EXERCISE BRIEF: Should the word "better" occur in a line of the records, copy that line.

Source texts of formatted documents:
*** Block opens ***

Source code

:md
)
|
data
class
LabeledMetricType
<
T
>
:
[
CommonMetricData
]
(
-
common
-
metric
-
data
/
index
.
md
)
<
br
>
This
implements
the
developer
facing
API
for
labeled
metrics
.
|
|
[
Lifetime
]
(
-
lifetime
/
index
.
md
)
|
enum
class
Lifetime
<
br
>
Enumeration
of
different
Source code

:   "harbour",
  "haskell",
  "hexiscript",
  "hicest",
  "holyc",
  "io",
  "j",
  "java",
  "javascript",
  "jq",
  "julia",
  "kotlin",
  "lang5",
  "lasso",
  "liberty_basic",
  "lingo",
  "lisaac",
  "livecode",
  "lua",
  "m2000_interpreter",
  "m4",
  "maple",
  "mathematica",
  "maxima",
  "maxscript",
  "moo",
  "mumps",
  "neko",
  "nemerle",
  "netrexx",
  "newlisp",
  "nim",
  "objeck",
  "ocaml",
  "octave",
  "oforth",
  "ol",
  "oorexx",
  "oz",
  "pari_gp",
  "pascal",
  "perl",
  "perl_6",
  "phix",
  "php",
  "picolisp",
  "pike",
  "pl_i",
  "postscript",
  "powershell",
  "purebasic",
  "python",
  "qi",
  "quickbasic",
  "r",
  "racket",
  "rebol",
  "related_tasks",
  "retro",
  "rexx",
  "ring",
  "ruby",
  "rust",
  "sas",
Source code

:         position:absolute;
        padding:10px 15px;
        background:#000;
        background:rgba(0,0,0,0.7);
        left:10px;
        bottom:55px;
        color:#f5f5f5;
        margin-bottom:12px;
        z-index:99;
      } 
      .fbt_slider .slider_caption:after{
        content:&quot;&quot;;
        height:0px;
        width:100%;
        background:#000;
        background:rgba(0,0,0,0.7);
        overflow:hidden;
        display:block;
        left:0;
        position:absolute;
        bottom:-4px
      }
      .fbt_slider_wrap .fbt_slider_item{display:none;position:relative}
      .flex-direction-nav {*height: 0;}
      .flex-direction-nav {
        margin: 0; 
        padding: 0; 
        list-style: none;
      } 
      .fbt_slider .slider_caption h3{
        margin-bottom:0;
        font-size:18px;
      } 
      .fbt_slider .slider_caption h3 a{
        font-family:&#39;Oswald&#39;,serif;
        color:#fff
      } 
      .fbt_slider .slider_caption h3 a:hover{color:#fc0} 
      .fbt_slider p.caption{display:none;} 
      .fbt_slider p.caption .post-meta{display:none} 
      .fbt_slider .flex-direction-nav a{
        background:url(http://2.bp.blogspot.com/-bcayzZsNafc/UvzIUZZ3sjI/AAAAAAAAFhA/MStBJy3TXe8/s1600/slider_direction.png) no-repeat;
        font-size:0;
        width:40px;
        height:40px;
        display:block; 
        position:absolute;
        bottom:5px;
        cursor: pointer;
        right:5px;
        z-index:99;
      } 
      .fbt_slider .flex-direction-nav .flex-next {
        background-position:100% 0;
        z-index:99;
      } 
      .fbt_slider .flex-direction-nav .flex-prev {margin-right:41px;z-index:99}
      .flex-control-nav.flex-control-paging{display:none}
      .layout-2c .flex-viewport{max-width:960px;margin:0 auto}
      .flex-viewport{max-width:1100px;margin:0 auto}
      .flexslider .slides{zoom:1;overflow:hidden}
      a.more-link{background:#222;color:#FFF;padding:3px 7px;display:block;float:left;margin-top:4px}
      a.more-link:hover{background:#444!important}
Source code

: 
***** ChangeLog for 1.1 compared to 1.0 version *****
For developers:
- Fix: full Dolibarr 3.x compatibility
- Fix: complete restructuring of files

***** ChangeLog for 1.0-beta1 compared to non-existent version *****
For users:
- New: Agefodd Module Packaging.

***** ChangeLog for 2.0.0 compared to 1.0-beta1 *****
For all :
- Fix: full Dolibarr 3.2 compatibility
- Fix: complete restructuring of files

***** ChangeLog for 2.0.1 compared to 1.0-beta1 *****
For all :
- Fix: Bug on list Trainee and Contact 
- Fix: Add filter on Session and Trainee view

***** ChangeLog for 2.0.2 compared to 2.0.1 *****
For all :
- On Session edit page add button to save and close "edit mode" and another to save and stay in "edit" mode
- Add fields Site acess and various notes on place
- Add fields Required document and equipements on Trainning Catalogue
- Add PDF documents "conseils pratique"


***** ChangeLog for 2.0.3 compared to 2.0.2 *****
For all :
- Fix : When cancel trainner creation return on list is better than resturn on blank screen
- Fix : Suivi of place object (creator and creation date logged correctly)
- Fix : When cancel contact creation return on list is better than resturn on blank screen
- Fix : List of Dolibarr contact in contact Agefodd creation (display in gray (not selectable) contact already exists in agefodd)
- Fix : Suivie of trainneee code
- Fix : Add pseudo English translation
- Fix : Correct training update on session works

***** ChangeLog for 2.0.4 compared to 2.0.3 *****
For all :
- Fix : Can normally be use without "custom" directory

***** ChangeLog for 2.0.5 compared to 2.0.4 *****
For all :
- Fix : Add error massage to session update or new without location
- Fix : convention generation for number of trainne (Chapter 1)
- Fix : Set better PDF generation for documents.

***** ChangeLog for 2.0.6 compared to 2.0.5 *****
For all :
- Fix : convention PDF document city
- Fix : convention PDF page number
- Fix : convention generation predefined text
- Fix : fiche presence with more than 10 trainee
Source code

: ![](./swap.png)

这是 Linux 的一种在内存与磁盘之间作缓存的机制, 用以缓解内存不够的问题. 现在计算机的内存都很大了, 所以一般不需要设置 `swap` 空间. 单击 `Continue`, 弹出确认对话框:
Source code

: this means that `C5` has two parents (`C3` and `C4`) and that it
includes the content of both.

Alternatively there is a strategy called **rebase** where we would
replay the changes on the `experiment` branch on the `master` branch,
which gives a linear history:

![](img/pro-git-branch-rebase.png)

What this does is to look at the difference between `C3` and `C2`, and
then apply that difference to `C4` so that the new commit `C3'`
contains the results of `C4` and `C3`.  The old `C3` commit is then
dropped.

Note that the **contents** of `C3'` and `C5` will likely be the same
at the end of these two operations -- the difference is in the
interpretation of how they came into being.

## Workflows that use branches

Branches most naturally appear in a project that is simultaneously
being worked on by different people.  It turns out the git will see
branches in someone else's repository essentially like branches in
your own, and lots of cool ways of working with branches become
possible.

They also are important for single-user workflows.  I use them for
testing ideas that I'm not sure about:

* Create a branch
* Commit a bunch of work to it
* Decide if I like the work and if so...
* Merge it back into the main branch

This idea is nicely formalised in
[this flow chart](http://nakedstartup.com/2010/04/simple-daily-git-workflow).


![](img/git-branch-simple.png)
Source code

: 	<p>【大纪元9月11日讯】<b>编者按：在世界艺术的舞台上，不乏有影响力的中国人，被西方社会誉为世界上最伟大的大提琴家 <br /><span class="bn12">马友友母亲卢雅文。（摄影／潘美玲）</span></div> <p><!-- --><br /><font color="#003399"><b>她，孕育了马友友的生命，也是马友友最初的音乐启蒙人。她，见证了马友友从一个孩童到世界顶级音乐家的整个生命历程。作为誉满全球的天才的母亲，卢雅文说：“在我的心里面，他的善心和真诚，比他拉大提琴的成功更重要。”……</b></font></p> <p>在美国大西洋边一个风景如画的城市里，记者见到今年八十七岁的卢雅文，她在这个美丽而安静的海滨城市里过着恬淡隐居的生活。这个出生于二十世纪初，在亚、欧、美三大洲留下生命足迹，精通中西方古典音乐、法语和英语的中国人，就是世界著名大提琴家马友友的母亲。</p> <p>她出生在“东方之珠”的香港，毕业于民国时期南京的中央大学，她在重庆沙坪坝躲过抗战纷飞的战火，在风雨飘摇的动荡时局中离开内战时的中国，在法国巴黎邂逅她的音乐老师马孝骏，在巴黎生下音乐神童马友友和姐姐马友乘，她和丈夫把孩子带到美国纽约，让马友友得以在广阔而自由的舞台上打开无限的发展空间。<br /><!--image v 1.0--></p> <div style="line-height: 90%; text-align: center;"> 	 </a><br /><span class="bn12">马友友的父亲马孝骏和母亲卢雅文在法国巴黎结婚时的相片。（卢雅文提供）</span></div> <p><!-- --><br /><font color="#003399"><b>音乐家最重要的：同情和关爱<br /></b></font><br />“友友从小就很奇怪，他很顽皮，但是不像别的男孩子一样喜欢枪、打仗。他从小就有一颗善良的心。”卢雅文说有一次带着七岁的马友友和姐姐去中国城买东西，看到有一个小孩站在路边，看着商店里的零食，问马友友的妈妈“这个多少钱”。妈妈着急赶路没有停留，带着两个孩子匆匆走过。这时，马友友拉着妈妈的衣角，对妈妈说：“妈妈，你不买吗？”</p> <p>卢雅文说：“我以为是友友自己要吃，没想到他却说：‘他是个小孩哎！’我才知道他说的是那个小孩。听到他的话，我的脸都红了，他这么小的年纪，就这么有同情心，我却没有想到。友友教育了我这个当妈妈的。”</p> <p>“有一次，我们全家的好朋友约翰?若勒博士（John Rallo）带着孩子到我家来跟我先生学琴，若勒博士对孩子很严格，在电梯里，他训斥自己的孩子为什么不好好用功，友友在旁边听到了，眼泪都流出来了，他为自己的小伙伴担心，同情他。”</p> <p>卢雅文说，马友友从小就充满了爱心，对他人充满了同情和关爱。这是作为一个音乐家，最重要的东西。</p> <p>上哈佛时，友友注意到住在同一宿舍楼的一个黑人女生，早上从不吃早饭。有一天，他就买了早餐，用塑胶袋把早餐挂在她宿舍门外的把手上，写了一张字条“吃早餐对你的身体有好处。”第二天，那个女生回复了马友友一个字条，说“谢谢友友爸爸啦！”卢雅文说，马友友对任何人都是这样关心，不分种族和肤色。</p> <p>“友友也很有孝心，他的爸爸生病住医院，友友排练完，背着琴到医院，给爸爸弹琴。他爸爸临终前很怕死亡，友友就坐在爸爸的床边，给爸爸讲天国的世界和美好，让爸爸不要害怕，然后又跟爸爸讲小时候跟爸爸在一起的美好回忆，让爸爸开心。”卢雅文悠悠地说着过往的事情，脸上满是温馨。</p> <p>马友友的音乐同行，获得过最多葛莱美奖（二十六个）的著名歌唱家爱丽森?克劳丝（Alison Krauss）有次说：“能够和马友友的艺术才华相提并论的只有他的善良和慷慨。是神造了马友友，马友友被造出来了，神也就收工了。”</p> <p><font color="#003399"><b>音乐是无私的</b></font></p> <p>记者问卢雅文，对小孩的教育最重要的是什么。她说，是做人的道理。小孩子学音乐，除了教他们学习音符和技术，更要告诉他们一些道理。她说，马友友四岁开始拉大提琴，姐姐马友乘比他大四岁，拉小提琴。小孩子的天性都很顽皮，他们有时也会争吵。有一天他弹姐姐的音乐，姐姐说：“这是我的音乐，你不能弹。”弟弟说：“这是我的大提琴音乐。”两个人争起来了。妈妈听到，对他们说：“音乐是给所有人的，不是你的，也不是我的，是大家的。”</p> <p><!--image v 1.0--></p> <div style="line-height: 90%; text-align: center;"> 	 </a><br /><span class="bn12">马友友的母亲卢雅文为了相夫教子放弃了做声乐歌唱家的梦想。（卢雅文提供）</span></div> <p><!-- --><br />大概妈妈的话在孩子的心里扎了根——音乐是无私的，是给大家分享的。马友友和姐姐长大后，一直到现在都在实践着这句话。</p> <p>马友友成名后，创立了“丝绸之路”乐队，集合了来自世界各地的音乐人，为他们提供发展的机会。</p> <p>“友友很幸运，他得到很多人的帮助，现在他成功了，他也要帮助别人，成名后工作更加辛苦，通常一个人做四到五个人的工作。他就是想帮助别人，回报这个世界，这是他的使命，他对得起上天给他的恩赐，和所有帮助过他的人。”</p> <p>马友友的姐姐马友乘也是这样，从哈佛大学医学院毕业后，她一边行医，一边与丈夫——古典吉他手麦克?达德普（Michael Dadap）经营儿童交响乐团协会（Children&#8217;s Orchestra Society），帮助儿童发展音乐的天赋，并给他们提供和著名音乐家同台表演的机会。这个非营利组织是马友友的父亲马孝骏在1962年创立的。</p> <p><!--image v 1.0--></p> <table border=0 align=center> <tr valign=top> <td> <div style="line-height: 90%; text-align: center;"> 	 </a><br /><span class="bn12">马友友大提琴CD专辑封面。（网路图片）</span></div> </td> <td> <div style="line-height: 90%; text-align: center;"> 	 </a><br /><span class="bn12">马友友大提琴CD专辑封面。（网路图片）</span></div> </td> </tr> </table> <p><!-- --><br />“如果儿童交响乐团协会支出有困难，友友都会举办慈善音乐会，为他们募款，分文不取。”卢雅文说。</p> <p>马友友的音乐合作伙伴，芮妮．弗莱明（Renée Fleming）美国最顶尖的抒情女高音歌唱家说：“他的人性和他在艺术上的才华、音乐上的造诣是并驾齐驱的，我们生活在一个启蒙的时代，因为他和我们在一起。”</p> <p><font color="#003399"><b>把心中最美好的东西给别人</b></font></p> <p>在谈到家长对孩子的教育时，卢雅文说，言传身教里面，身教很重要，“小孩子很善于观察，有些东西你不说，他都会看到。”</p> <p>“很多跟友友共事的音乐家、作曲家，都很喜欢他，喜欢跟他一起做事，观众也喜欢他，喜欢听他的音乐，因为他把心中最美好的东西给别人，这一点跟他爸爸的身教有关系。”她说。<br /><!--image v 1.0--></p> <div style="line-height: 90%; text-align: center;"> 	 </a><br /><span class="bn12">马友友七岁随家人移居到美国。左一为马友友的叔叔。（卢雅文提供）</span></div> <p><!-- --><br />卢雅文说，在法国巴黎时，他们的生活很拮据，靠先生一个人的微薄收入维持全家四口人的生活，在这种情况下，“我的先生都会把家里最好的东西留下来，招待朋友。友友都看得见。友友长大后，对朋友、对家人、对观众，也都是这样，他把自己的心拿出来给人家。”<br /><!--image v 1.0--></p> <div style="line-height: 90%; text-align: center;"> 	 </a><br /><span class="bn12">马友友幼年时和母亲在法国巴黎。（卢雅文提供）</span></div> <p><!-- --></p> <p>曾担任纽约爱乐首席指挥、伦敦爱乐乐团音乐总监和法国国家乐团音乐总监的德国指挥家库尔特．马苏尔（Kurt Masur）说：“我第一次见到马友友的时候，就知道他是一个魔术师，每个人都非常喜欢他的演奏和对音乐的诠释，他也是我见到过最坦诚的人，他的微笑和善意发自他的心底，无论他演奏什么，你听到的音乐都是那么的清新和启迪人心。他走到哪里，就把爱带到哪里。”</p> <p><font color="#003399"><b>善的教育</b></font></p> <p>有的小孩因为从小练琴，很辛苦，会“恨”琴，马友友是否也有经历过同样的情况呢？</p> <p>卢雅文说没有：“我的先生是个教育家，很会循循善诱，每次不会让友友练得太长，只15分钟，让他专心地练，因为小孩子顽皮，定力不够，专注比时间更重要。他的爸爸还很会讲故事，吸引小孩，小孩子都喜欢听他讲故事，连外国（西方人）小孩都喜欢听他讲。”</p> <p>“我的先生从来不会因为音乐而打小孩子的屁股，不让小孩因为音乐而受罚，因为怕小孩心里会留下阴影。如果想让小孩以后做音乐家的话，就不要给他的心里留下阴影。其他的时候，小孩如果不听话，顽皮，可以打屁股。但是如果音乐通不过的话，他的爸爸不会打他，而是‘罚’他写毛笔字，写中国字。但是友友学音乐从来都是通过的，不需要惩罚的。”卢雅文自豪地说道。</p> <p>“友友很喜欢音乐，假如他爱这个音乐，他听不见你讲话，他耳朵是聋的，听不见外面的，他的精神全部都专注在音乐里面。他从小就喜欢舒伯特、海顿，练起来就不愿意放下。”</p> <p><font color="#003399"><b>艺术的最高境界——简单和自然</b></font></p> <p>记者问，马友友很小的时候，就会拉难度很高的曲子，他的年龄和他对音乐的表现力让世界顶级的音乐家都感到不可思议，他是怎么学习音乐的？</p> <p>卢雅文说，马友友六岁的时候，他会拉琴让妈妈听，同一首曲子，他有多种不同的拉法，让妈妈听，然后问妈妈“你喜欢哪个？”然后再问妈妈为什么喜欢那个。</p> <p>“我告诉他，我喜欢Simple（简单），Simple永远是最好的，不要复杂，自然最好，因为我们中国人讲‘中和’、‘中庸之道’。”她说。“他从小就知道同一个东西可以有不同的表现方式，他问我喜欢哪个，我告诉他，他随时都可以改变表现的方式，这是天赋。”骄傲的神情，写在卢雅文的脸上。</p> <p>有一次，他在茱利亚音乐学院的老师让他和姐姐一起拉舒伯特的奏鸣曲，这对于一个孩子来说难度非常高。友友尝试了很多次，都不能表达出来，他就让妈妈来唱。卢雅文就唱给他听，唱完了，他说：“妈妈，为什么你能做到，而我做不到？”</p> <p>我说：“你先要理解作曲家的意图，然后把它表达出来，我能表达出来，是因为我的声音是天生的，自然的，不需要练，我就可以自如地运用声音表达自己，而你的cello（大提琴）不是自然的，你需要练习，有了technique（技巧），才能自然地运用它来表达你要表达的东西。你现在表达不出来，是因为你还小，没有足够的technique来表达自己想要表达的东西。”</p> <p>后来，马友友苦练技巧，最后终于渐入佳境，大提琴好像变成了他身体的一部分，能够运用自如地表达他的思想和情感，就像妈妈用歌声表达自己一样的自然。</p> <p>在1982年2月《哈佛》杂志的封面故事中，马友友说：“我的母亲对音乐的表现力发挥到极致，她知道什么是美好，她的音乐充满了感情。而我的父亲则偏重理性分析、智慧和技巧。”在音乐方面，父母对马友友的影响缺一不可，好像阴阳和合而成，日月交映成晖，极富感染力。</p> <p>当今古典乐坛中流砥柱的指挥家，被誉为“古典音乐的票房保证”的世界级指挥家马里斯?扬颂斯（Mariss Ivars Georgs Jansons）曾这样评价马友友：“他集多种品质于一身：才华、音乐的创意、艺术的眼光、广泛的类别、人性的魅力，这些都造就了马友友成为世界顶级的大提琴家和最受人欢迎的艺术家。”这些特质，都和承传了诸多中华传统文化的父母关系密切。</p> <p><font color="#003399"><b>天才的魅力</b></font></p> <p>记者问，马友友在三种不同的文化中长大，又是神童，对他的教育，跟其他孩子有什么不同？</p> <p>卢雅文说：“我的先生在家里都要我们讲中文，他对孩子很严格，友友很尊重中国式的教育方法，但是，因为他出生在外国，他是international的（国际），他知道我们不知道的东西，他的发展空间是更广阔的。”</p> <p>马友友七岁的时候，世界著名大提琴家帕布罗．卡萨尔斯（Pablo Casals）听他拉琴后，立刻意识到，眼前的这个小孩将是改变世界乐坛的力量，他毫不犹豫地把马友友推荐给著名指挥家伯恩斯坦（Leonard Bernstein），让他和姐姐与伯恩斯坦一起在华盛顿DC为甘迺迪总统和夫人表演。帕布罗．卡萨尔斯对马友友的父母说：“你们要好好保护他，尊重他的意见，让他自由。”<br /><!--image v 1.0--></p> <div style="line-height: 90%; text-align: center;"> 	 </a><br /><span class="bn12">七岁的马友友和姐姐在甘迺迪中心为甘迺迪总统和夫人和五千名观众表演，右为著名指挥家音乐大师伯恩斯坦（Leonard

*** Block closes ***

WRITTEN RESPONSE:
- Fix : When cancel trainner creation return on list is better than resturn on blank screen
- Fix : When cancel contact creation return on list is better than resturn on blank screen
- Fix : Set better PDF generation for documents.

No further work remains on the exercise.